CB77 (50 mg/kg) was given to the mice, and at 168 h after the treatment, [125I]T4 was intravenously injected into the mice. At 5 min after the [125I]T4-treatment, the radioactivity in each tissue was measured as described in Materials and Methods. Each column represents the mean±S.E. (vertical bars) of three or four mice. * p<0.05, significantly different from each control. , control; , CB77.
| [125I]T4 (% dose/g liver) | |||
|---|---|---|---|
| C57BL/6 | DBA/2 | ||
| Control | CB77 | Control | CB77 |
| 22.42±1.53 | 29.74±1.78* | 20.18±0.75 | 24.50±0.76* |
Radioactivity in the liver was measured 5 min after the [125I]T4 was administered. Data represent the mean±S.E. of three or four mice. * p<0.05, significantly different from each control.
| Tissues | Relative tissue weight (% body weight) | |||
|---|---|---|---|---|
| C57BL/6 | DBA/2 | |||
| Control | CB77 | Control | CB77 | |
| Thyroid | 0.009±0.002 | 0.009±0.001 | 0.010±0.001 | 0.011±0.0003 |
| Liver | 5.13±0.08 | 5.59±0.10* | 5.50±0.15 | 5.68±0.08 |
Animals were sacrificed 7 d after the administration of CB77 (50 mg/kg). Data represent the mean±S.E. of three or four mice. * p<0.05, significantly different from each control.
The amounts of [125I]T4 bound to serum proteins 5 min after the administration of [125I]T4 were assessed by the method described in Materials and Methods. Each column represents the mean±S.E. (vertical bar) of four or five mice. * p<0.05, significantly different from each control.
As a possible mechanism for CB77-mediated enhancement of T4 accumulation in the liver, a TTR-associated pathway might be considered, because PCB and its hydroxylated metabolites act as competitors for the T4 binding to TTR. Namely, a decrease in T4-TTR complex formation results in increases in serum free T4 and a subsequent uptake of T4 into the liver.10,14,15,18,24) Therefore, we examined the effects of CB77 treatment on the binding of [125I]T4 to serum proteins such as TTR, albumin, and TBG in C57BL/6 and DBA/2 mice (Fig. 6). In the CB77-pretreated C57BL/6 and DBA/2 mice, the serum [125I]T4-TTR complex levels were significantly decreased, while the binding of [125I]T4 to serum albumin and TBG was increased at the indicated times after [125I]T4 was administered. These results strongly suggest that a TTR-associated pathway partially contributes to the CB77-mediated increase in the accumulation of [125I]T4 in the liver.
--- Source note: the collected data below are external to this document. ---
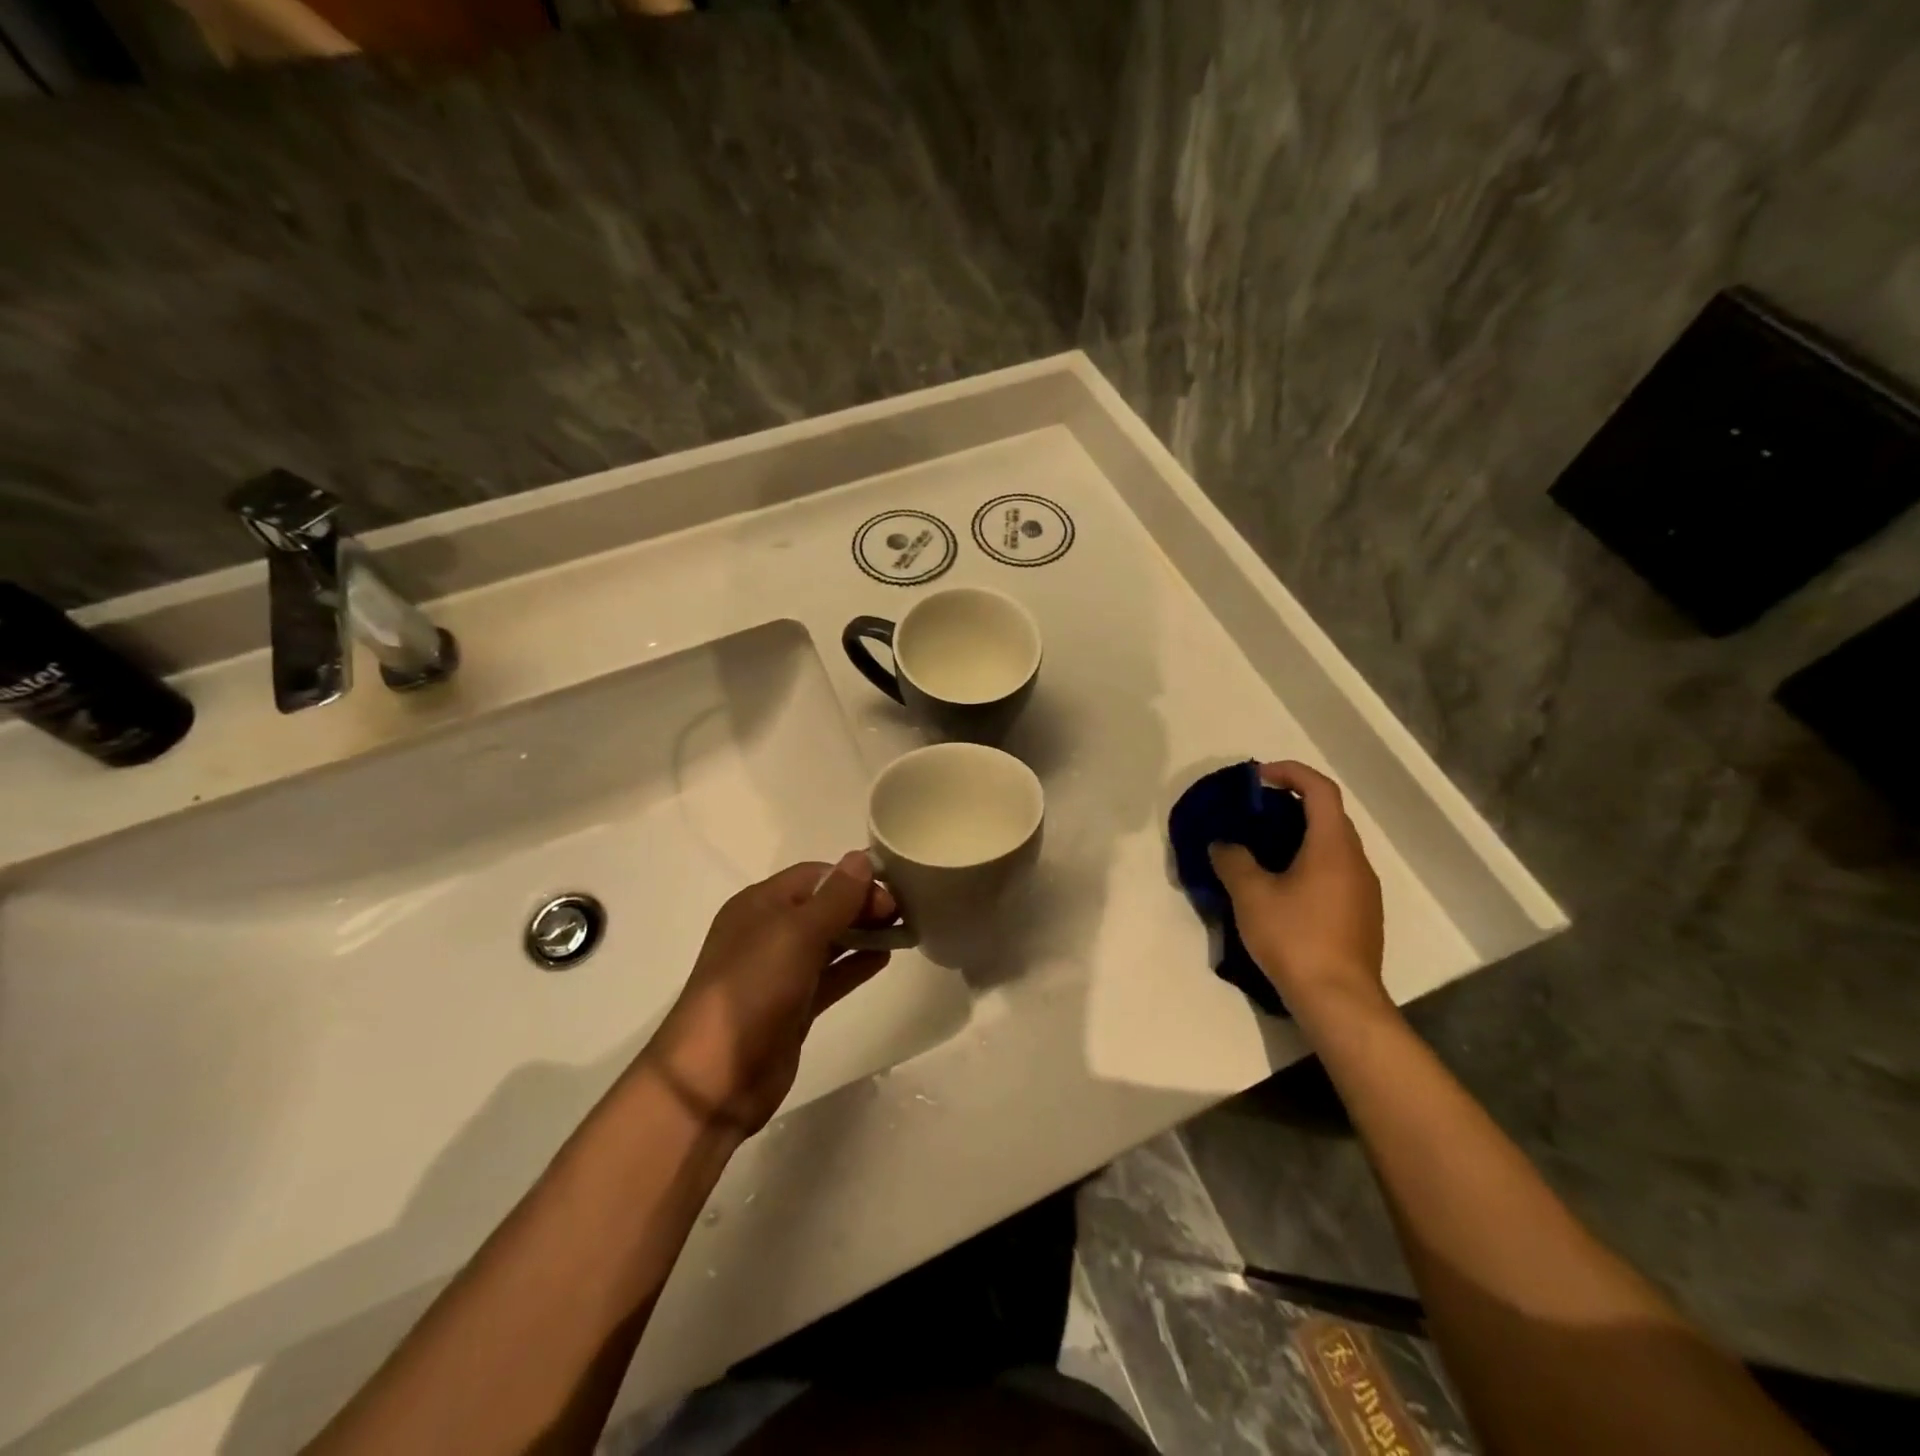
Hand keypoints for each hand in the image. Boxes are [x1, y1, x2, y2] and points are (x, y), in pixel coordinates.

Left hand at [641, 853, 893, 1134]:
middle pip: (823, 906)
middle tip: (900, 913)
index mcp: (758, 905)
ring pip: (829, 941)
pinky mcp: (793, 1007)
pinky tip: (885, 958)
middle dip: (861, 904)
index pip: (814, 876)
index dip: (852, 878)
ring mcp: (780, 972)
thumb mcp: (795, 934)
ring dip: (863, 932)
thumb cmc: (752, 990)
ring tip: (903, 930)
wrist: (715, 1078)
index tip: (890, 889)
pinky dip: (855, 964)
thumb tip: (862, 858)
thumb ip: (834, 898)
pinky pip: (830, 976)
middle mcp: (768, 932)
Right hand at [1209, 761, 1386, 1021]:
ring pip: (1332, 846)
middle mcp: (1356, 861)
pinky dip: (1309, 863)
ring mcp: (1364, 890)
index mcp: (1333, 846)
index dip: (1290, 772)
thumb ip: (1233, 861)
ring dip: (1299, 836)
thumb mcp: (1251, 895)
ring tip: (1261, 850)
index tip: (1258, 777)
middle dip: (1291, 804)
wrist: (1339, 1000)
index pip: (1320, 789)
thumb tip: (1223, 845)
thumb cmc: (1295, 938)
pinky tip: (1282, 888)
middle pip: (1328, 815)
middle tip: (1253, 813)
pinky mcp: (1362, 916)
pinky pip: (1335, 872)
In conclusion, we have demonstrated that in mice, the CB77-mediated decrease in serum T4 level occurred mainly through increased accumulation of T4 in the liver and partially through increased excretion of biliary [125I]T4 metabolite(s) and/or development of liver hypertrophy. In the present study, we verified our hypothesis15–18,24) that the decrease in serum T4 level caused by exposure to PCBs occurs mainly through increased accumulation of T4 in the liver, although an exact mechanism for the PCB-mediated increase in the liver-selective T4 accumulation remains unclear. Since the several transporters, including apical and basolateral T4-transporters, are reported to exist in the liver cells,26–28) further studies on PCB-mediated changes in the expression and activity of hepatic T4 transporter(s) are necessary to understand the liver-selective accumulation of T4.
This work was supported in part by a Grant-in-Aid for Scientific Research (C) [No. 23510083, Y.K.] from the Japan Society for the Promotion of Science.